In Florida, a 15-week pregnant woman leaked amniotic fluid for an hour in Broward Health Coral Springs' emergency wait room, according to federal documents. An ultrasound revealed the patient had no amniotic fluid surrounding the fetus, a dangerous situation that can cause serious infection.

The woman miscarried in a public bathroom that day, after the emergency room doctor listed her condition as “improved” and discharged her, without consulting the hospital's OB-GYN.

Emergency crews rushed her to another hospital, where she was placed on a ventilator and discharged after six days.

Abortions after 15 weeks were banned in Florida at the time.
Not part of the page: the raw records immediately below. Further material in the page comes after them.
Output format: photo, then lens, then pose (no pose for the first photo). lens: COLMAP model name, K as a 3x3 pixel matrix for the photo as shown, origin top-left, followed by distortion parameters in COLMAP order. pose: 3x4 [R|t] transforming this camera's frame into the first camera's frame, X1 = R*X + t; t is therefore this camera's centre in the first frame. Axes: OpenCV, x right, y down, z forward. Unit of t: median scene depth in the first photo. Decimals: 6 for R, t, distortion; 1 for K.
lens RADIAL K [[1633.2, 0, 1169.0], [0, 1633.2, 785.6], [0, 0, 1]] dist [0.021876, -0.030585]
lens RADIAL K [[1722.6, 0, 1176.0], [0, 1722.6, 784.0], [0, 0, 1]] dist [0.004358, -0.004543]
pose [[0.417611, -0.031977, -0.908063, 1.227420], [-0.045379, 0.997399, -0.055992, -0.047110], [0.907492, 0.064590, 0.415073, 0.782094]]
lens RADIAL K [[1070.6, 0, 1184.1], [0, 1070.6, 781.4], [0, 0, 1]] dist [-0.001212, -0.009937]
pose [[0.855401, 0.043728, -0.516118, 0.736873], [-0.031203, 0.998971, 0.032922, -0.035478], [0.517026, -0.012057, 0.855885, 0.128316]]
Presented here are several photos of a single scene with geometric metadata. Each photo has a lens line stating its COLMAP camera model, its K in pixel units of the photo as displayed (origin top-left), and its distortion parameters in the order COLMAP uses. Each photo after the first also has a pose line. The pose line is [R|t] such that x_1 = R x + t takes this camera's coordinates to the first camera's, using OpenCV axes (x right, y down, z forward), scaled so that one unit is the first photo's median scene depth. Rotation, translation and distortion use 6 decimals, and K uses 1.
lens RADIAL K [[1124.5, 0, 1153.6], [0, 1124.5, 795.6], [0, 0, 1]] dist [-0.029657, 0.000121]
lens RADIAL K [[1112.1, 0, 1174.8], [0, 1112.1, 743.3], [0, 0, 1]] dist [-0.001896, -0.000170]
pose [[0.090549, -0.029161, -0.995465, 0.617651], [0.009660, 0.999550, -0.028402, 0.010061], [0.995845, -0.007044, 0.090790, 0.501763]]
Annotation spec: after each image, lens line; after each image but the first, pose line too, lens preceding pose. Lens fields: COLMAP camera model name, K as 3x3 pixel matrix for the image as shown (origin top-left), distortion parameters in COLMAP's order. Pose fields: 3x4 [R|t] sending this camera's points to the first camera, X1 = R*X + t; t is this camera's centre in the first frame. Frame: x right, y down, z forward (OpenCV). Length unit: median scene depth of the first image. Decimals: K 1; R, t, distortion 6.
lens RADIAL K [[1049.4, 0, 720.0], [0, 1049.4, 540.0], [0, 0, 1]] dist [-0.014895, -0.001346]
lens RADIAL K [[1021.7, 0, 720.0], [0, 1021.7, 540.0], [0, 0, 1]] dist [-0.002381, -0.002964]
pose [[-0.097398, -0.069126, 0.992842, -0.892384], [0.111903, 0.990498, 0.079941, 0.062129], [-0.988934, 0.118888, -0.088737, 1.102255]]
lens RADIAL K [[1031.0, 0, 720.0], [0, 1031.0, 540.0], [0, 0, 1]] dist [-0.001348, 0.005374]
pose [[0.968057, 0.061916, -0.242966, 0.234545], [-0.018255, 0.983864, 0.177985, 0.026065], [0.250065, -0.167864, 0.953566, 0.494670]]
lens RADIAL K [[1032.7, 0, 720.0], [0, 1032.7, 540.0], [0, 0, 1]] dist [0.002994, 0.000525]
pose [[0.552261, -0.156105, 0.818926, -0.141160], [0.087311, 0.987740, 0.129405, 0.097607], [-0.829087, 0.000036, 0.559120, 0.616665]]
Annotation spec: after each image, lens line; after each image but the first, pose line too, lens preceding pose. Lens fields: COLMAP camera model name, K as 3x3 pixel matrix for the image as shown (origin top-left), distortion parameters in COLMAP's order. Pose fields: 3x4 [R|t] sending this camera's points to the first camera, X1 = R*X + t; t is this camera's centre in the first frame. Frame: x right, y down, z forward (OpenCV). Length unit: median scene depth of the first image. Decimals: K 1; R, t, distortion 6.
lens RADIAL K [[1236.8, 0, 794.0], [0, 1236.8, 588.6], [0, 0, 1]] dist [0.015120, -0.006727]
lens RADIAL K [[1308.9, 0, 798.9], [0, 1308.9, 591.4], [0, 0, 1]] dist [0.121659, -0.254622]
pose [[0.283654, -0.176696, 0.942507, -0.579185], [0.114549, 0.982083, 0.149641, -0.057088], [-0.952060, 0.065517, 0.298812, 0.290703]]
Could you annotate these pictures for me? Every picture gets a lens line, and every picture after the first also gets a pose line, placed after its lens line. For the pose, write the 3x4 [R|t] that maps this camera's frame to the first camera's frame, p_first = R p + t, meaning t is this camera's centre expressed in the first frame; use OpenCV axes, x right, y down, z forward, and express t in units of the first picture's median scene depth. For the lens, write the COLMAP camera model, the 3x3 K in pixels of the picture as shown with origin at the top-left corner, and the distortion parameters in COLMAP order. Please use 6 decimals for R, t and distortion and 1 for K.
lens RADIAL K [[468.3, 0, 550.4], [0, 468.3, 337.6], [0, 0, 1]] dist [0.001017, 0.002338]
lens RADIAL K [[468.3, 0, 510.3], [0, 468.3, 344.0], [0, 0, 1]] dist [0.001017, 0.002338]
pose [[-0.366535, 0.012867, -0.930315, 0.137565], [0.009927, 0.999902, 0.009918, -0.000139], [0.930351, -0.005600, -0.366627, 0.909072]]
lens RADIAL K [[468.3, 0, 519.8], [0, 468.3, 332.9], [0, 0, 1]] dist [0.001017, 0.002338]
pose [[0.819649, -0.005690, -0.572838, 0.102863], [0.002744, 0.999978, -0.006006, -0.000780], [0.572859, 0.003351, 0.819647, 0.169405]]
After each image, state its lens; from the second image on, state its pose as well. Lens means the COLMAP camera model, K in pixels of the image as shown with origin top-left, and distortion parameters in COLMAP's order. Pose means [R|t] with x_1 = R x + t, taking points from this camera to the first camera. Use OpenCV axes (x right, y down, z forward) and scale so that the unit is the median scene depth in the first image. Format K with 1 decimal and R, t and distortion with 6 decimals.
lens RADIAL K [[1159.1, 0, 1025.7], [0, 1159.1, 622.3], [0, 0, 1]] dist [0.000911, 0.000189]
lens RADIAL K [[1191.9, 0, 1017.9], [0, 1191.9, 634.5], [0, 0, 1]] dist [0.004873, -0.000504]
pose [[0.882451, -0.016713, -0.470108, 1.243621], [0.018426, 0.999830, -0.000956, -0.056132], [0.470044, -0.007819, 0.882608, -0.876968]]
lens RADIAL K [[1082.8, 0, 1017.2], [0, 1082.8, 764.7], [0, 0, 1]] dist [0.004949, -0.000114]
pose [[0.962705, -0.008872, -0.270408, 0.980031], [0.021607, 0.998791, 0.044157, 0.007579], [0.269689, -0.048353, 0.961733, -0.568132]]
Broward Health Coral Springs’ obstetrics medical director told an investigator that inducing labor for anyone who presents with pre-viable premature rupture of membranes is "the standard of care, has been a while, regardless of heartbeat, due to the risk to the mother.”

The hospital declined to comment or share its policies with the AP.

In another Florida case, a doctor admitted state law had complicated emergency pregnancy care.

“Because of the new laws ... staff cannot intervene unless there is a danger to the patient's health," a doctor at Memorial Regional Hospital in Hollywood, Florida, told an investigator who was probing the hospital's failure to offer an abortion to a pregnant woman whose water broke at 15 weeks, well before the fetus could survive.

Troubles extend beyond abortion ban states

Serious violations that jeopardized a mother or her fetus’ health occurred in states with and without abortion bans, the AP’s review found.

In interviews with investigators, two short-staffed hospitals – in Idaho and Washington – admitted to routinely directing pregnant patients to drive to other hospitals.

A pregnant patient at a Bakersfield, California, emergency room was quickly triaged, but staff failed to realize the urgency of her condition, a uterine rupture. The delay, an investigator concluded, may have contributed to the baby's death.

Doctors at emergency rooms in California, Nebraska, Arkansas and South Carolina failed to check for fetal heartbeats or discharged patients who were in active labor, leaving them to deliver at home or in ambulances, according to the documents.

Nursing and doctor shortages that have plagued hospitals since the onset of COVID-19, trouble staffing ultrasounds around-the-clock, and new abortion laws are making the emergency room a dangerous place for pregnant women, warned Dara Kass, an emergency medicine doctor and former U.S. Health and Human Services official.

“It is increasingly less safe to be pregnant and seeking emergency care in an emergency department,” she said.